Le budget de l’année budgétaire 2022 est a priori plus expansionniste que les précédents, afin notamment de soutenir le pouvoir d’achat des ménages. L’augmentation attendue de 11% des dépenses salariales entrainerait une hausse d’environ 8% des dépenses totales. Par ailleurs, l’accent est mis sur les secteurs de l’éducation et de la santé, ce qui indique une modification des priorités budgétaires après cinq années de consolidation sous l’égide du FMI. Néanmoins, la persistance du risque épidémique pourrait amener le gouvernement à reporter certaines dépenses d’investissement. Du côté des recettes, la reprise économique devrait les faire progresser de 12% environ.
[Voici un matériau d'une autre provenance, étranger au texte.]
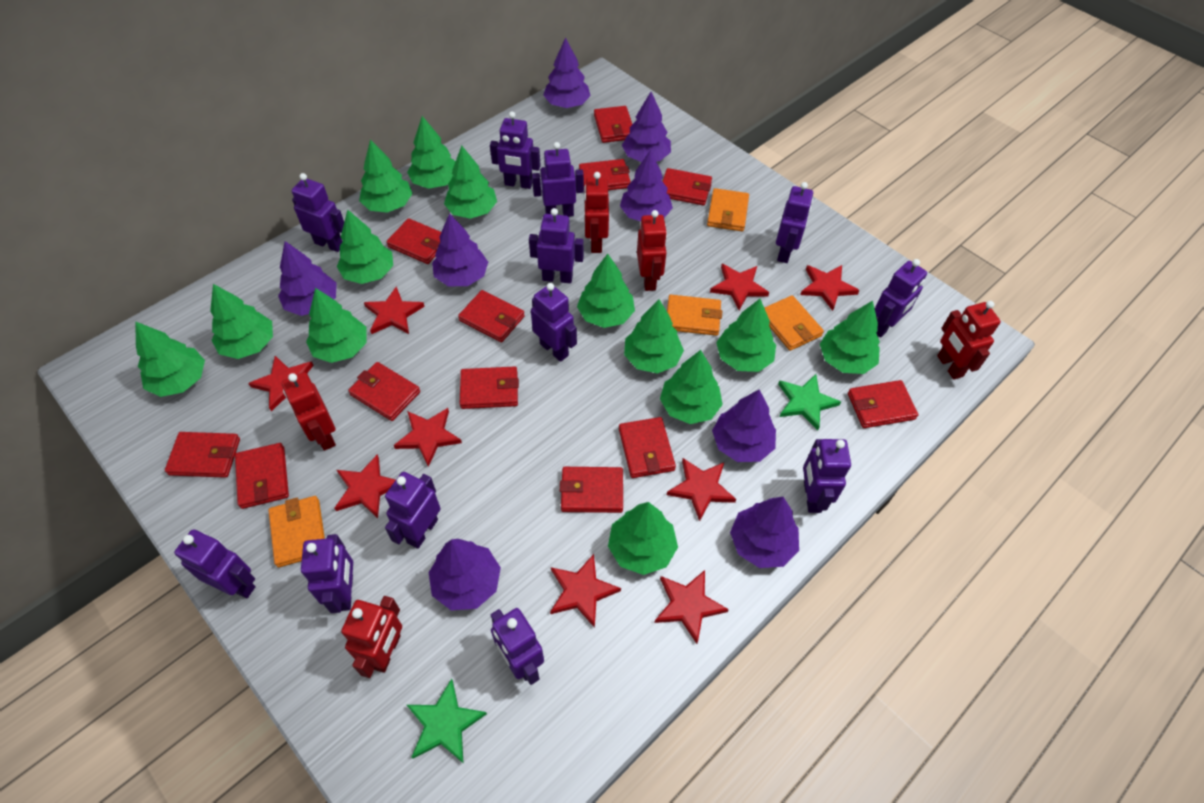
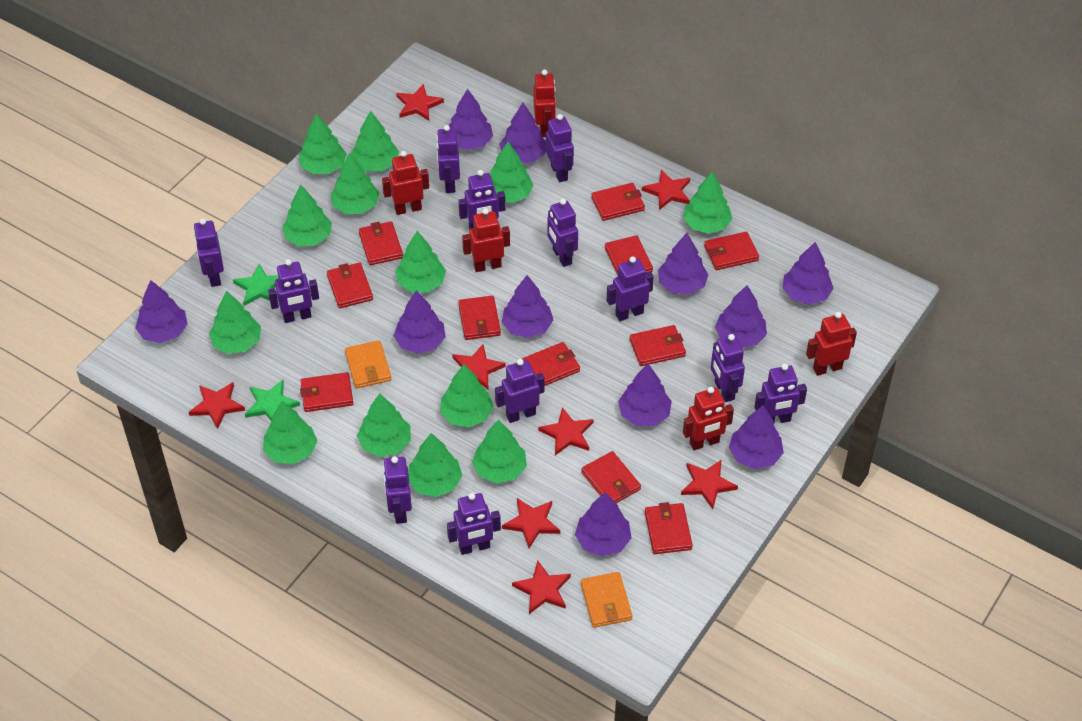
orange wallet: [268,496,325,567] [667,295,722,336] [707,188,749,231] [764,295,824,351] = 4 -> [345,340,392,388] [581,572,632,628] = 2
purple tree: [278,241,337,316] [429,539,501,610] [432,213,488,286] [543,37,591,108] [620,150,673,221] [622,92,671,162] [712,390,776,462] [730,497,799,568] = 8 -> [135,280,188,343] [394,290,446,354] [449,89,493,150] [500,103,546,163] [502,275,553,338] [575,492,631,556] [618,364,672,426] [658,233,709,295] [715,285,767,347] [729,405,784,469] [783,242,834,305] = 11
red star: [248,356,314,411] [335,454,395,518] [364,286,425,334] [394,408,462,467] [550,554,621,628] [654,570,729,644] [667,458,736,521] [710,264,769,310] [800,265,860,311] = 9 -> [189,382,245,429] [396,84,444,121] [452,344,506,389] [502,498,560,548] [512,561,571,614] [538,407,594,455] [642,170,690,210] [681,460,738,509] = 8
red wallet: [165,432,240,478] [235,443,289,509] [348,362,420,421] [386,218,441,264] [458,290,525,342] [460,367,519,409] [560,467,623,513] [579,159,631,192] [594,106,632,143] [619,417,676,478] [662,168,712,206] [848,380,918,428] = 12 -> [300,372,353,412] [327,263,373,308] [359,221,403,265] [458,296,501,340] [522,342,580,386] [581,451,641,503] [591,183,645,221] [605,235,653,275] [630,325,686,366] [645,502,693,554] [704,232,759,270] = 11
Selon ce scénario, le déficit budgétaire total s’inscrirait en légère baisse à 6,8% du PIB.
À court terme, un des principaux risques pesant sur les dépenses provient de la hausse des prix des matières premières qui entrainerait celle des dépenses de subvention. Ainsi, la hausse actuelle des prix du blé sur les marchés internationaux (+13% depuis fin juin 2021) affecterait les subventions alimentaires qui représentent environ 6% des subventions totales. Le gouvernement envisage l’utilisation d’instruments de couverture afin de limiter le coût pour les finances publiques. Les conséquences de la hausse des prix de l’énergie sont plus difficiles à déterminer. Malgré les déclarations du gouvernement, le mécanisme d’ajustement automatique des prix du carburants (plafonné à 10% par trimestre) ne reflète pas entièrement les variations des prix de l’énergie sur les marchés internationaux. Il est difficile d’estimer le coût pour les finances publiques de la hausse des prix du pétrole, l’ajustement incomplet des prix ayant pu jouer positivement quand les prix mondiaux étaient inférieurs aux prix intérieurs durant l’a.b. 2020.
Le service de la dette reste une contrainte forte
Malgré la baisse des taux en 2020 et la réduction attendue du déficit budgétaire, le service de la dette restera très élevé dans les années à venir. C’est principalement l’allongement des maturités d’émission sur le marché local qui permettra une baisse du service annuel de la dette. Le potentiel de baisse des taux domestiques est faible à court terme, tandis spreads sur les eurobonds ont augmenté d’environ 150 points de base depuis septembre dernier. De plus, les émissions obligataires internationales sont volontairement plafonnées afin de contenir les sorties de devises liées au service de la dette extérieure. L’élargissement des instruments de financement par l’émission de sukuk[5] et d’obligations vertes resterait marginal par rapport au montant total des émissions. À court terme, la probabilité d’une hausse des taux de la BCE est assez élevée. Elle menace le processus de réduction du service de la dette. Selon nos estimations, ce n’est qu’à partir de 2023 que la charge d’intérêts redeviendra inférieure à 50% des revenus budgétaires totaux.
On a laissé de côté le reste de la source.